Department of Chemistry, National Kaohsiung Normal University, Taiwan.
Department of Chemistry, National Kaohsiung Normal University, Taiwan.
J Chromatogr A. 2023 Aug 30;1705:464212. doi: 10.1016/j.chroma.2023.464212. Epub 2023 Jul 13.
In this study, a simple, rapid, and ultrasensitive technique was developed to identify five pairs of phenothiazine drugs by using ultrasound-enhanced and surfactant-assisted dispersive liquid-liquid microextraction (UESA-DLLME), field-amplified sample injection with capillary electrophoresis (FASI-CE), and capacitively coupled capacitively coupled contactless conductivity detection (CD). During the CE separation process, UESA-DLLME was used for sample clean-up and offline concentration, and FASI-CE was used for the online concentration of phenothiazine enantiomers. At baseline, the five pairs of phenothiazine enantiomer drugs required 18 min for separation. UESA-DLLME was then used to extract 0.01 mM Tween 80 at pH 10 from a sample solution (extraction solvent, 100 mL of dichloromethane). Subsequently, FASI was used to stack the sample solution (buffer, 30 mM 2-(N-morpholino)ethanesulfonic acid/aspartic acid, additive 4 mM hydroxypropyl-γ-cyclodextrin, pH 2.5), and CD was used for signal detection (amplitude, 2 Vpp; frequency, 400 kHz). The results indicated that the linear range for quantifying all analyte enantiomers was 1.0-150 nM, with a coefficient of determination exceeding 0.99. In addition, the relative standard deviations in the migration time and peak areas for the 10 analytes were less than 3.2% and 7.2%, respectively. The proposed system has a limit of detection (LOD) for the 10 analytes at a signal-to-noise ratio of 3, ranging from 0.24 to 0.28 nM. The sensitivity enhancement, which compares the LOD (limit of detection in the normal method) to LOD (limit of detection achieved using the proposed UESA-DLLME-FASI-CE-CD method), varies between approximately 1200 and 2000 for the 10 analytes. Analysis of the 10 separated analytes spiked in urine and serum samples revealed recovery rates of 88%-106% and 89%-105%, respectively. Therefore, this highly sensitive advanced technique was successfully used to analyze phenothiazine enantiomers in urine and serum samples.

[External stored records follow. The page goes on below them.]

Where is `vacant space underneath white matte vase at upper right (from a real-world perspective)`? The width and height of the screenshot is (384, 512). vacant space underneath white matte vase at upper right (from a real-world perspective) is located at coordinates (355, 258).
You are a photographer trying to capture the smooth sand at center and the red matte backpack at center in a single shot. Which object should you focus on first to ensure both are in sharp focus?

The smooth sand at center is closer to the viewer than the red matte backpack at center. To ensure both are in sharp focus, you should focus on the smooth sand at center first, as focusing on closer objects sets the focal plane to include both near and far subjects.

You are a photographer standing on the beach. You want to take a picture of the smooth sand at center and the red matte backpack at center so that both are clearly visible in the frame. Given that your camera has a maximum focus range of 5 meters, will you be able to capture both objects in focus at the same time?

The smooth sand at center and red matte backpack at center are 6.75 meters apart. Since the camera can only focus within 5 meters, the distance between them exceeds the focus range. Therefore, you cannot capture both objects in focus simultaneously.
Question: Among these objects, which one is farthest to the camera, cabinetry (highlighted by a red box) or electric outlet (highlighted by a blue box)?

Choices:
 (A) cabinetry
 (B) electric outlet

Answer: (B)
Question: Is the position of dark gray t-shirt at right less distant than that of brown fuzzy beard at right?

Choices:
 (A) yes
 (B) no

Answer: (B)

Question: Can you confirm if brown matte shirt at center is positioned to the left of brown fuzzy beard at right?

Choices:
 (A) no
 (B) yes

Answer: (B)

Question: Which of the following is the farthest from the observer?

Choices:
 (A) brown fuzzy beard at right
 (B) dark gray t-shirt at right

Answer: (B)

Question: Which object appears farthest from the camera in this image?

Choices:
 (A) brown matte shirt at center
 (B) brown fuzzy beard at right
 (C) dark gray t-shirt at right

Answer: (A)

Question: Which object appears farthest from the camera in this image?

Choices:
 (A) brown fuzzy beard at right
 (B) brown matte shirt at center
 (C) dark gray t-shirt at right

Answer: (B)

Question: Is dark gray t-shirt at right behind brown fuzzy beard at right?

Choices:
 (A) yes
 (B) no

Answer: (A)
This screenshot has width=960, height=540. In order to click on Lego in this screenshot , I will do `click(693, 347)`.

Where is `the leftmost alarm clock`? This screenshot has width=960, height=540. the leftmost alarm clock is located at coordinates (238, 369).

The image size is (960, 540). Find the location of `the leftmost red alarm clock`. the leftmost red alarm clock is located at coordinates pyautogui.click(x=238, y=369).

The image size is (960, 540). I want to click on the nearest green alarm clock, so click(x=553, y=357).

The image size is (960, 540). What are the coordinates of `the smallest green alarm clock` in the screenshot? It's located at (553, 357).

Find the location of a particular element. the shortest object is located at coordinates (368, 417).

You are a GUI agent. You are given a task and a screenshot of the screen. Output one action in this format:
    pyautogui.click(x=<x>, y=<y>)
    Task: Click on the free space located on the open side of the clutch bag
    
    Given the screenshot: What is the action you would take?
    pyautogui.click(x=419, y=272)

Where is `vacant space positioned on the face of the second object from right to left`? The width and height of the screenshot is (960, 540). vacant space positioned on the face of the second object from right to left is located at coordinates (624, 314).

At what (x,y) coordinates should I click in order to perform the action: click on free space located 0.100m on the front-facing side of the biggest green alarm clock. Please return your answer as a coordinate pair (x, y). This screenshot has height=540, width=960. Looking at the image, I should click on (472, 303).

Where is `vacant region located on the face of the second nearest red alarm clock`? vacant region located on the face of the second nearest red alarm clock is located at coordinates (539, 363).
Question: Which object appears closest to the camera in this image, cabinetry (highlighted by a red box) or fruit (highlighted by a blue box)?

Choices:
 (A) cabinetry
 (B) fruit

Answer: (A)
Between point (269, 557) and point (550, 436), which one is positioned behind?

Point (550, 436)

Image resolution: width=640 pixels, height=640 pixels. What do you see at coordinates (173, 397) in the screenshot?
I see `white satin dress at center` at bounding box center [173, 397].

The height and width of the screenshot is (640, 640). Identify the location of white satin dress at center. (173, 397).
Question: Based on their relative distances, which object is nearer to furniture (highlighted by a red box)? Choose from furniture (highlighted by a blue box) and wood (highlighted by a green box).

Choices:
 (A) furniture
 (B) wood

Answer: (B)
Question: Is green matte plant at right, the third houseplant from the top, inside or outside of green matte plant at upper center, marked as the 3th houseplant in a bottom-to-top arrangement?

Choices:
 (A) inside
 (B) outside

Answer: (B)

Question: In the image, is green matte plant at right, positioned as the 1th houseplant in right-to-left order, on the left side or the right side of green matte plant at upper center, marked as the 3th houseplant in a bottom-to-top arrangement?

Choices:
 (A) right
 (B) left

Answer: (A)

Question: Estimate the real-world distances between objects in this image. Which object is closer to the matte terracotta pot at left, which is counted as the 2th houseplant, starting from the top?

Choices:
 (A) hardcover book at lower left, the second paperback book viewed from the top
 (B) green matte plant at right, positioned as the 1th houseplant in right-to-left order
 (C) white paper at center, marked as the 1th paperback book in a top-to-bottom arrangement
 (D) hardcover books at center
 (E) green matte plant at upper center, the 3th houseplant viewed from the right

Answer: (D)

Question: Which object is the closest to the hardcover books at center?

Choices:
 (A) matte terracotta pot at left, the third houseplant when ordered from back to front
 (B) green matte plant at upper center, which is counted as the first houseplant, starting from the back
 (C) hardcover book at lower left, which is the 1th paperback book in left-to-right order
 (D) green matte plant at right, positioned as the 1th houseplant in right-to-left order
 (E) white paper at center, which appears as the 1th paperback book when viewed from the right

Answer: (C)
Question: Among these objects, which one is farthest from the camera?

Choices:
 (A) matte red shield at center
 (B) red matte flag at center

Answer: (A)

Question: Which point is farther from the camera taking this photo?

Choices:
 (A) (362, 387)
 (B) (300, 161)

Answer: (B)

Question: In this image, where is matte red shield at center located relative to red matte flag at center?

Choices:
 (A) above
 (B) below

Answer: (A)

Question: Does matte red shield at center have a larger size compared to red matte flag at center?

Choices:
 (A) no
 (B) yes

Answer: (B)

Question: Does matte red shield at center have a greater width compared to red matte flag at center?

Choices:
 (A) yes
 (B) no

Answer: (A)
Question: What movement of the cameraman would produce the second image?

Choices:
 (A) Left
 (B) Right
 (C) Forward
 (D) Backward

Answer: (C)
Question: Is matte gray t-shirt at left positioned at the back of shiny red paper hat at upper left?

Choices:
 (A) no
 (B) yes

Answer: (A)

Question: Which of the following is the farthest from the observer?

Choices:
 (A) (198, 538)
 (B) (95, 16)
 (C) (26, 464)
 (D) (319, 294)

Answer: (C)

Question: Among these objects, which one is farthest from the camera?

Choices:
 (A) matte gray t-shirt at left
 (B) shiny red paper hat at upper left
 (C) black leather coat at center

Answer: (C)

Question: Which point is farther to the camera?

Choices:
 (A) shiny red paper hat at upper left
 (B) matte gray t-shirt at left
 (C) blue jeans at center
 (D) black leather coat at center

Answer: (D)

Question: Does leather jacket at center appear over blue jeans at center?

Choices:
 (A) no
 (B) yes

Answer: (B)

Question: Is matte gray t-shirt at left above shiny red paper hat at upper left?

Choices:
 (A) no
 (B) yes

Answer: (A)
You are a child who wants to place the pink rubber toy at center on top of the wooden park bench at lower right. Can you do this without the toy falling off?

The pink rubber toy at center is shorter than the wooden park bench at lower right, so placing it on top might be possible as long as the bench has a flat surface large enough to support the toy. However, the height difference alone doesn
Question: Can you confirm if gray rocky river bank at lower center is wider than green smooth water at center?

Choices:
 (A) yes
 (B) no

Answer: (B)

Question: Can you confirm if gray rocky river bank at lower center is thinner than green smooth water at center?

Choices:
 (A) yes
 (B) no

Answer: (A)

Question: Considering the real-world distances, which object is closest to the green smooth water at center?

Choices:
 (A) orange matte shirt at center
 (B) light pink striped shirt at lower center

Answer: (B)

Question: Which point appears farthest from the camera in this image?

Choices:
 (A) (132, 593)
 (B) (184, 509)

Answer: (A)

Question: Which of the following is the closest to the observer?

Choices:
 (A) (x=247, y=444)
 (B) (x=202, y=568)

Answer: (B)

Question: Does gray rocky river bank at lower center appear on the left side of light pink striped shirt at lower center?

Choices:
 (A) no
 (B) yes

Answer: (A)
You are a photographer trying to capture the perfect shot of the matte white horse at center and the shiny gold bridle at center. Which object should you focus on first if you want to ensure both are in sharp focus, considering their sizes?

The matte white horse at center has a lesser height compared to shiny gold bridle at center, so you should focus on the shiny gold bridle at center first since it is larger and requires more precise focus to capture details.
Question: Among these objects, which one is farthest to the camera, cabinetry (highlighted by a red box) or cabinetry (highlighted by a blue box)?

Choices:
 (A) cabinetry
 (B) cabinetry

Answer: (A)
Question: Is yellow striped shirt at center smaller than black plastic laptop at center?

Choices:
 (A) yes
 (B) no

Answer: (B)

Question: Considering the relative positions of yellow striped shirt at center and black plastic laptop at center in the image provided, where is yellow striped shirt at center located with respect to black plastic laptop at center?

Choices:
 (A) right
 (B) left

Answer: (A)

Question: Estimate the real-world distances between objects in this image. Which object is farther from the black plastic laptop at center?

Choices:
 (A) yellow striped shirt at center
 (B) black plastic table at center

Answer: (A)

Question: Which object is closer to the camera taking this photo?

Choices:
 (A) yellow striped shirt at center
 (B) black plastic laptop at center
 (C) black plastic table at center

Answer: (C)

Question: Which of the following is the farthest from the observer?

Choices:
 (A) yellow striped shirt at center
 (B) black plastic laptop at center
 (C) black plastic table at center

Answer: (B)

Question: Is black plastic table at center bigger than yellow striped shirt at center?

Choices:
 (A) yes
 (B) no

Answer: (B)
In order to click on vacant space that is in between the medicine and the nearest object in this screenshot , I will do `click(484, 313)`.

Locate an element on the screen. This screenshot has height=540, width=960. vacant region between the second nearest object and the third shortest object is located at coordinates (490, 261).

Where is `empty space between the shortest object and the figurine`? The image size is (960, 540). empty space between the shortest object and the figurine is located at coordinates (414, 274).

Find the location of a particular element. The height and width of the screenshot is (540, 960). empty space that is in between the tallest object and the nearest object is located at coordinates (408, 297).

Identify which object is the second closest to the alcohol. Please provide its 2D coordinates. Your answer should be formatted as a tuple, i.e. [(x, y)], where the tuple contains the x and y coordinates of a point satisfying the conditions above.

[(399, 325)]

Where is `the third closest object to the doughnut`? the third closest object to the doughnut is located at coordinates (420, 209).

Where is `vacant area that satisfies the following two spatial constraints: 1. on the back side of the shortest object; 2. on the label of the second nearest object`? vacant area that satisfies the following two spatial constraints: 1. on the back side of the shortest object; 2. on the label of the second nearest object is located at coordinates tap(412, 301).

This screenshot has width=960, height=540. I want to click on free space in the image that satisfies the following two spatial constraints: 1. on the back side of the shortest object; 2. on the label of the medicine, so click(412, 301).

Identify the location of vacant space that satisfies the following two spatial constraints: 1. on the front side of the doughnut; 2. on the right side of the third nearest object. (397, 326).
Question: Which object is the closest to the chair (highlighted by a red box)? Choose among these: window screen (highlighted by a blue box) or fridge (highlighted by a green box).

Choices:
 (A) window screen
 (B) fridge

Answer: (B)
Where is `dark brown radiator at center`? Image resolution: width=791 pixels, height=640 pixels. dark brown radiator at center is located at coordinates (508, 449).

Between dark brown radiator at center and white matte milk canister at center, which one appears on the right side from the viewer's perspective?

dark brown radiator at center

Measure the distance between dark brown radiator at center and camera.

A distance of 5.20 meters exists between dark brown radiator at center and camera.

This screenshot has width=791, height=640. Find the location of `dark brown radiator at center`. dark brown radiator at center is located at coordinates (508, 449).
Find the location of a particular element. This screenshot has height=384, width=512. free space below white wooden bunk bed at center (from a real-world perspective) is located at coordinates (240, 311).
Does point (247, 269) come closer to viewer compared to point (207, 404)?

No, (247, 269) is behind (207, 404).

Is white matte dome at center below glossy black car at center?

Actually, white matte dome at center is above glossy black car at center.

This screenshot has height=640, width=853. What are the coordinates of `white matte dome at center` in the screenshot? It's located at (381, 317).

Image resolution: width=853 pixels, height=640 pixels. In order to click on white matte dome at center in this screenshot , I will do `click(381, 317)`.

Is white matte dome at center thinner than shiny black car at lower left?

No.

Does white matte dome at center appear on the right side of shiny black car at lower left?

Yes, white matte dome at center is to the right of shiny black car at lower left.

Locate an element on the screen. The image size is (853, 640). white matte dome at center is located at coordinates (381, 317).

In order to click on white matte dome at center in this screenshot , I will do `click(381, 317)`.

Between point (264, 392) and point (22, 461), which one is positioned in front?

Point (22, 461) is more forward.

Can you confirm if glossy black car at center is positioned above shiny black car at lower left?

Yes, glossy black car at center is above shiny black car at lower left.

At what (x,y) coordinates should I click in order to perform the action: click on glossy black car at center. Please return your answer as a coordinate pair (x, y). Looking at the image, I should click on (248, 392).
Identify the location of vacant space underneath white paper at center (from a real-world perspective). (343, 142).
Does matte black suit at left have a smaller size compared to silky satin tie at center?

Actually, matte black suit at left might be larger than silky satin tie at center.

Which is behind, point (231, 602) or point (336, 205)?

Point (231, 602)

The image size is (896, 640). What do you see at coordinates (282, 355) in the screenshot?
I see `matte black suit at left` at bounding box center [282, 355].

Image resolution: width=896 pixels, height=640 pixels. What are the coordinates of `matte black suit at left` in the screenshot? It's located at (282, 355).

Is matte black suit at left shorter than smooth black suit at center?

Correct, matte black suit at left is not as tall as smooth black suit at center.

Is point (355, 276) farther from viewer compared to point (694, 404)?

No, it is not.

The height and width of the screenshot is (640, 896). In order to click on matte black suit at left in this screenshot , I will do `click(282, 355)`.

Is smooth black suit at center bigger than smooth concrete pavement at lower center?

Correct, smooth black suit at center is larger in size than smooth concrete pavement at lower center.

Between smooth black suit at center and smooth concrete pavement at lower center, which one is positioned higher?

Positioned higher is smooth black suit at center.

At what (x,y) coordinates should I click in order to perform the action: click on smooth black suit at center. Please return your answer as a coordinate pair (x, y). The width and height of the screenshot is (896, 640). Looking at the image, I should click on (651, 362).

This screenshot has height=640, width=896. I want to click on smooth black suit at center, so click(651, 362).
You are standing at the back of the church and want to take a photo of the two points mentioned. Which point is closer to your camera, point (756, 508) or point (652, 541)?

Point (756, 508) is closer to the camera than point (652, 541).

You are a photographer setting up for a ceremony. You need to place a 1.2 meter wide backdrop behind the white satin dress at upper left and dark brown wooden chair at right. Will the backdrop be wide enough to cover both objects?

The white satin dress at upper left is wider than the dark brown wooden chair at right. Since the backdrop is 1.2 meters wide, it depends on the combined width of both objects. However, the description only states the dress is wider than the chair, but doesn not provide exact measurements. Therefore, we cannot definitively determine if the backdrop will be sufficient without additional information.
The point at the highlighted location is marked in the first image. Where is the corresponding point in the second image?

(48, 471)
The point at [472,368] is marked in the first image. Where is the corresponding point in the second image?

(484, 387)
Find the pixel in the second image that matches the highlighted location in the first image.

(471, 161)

在这项研究中,开发了一种简单、快速、超灵敏的技术,通过超声增强和表面活性剂辅助分散液-液微萃取(UESA-DLLME)、场放大样品进样与毛细管电泳(FASI-CE)和电容耦合非接触式电导检测(CD)来识别五对吩噻嗪类药物。在 CE 分离过程中,UESA-DLLME 用于样品净化和离线浓缩,而 FASI-CE 用于吩噻嗪对映体的在线浓缩。在基线处,五对吩噻嗪对映体药物需要 18 分钟才能分离。然后使用 UESA-DLLME 从样品溶液(提取溶剂,100 mL 二氯甲烷)中提取 0.01 mM Tween 80。随后,使用 FASI 对样品溶液(缓冲液,30 mM 2-(N-吗啉基)乙磺酸/天冬氨酸,添加剂 4 mM 羟丙基-γ-环糊精,pH 2.5)进行堆积,使用 CD 进行信号检测(幅度,2 Vpp;频率,400 kHz)。结果表明,定量所有分析物对映体的线性范围为 1.0-150 nM,相关系数均大于 0.99。此外,10 种分析物的迁移时间和峰面积的相对标准偏差均小于 3.2%和 7.2%。对于 10 种分析物,该系统的检出限(LOD)在信噪比为 3 时为 0.24-0.28 nM。灵敏度增强,将 10 种分析物的检出限(正常方法的检出限)与检出限(使用提议的 UESA-DLLME-FASI-CE-CD 方法获得的检出限)进行比较,在 10 种分析物之间的变化范围为 1200 至 2000 倍。对尿液和血清样品中添加的 10 种分离分析物的分析表明,回收率分别为 88%-106%和 89%-105%。因此,该高灵敏度先进技术成功用于分析尿液和血清样品中的吩噻嗪对映体。